EAGLE PASS, Texas — A source within U.S. Customs and Border Protection says the Border Patrol has now apprehended more than 1 million migrants at the southwest sectors in Fiscal Year 2022. The benchmark was reportedly reached Thursday and signals the federal agency is again poised to break records.

The source says nearly 8,000 migrants were apprehended on Wednesday, breaking the single-day record for migrant encounters at the southwest border.

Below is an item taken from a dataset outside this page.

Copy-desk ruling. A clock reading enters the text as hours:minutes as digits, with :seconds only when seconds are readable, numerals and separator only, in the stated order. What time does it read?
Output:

Nearly 7 of 10 migrants apprehended since October 1 are single adults, according to the source. The source says limited removal pathways are contributing to overcrowding at Border Patrol processing facilities.

On multiple occasions last week, the source says the agency encountered large migrant groups numbering more than 200 in size. On Sunday, one single group of 187 crossed the Rio Grande near Eagle Pass and quickly surrendered.

The source says limited removal options are causing large amounts of released migrants. The only significant tool is the Trump era emergency Title 42 COVID-19 CDC order, which could quickly expel applicable migrants from Mexico, Guatemala, Honduras, and El Salvador with minimal administrative processing.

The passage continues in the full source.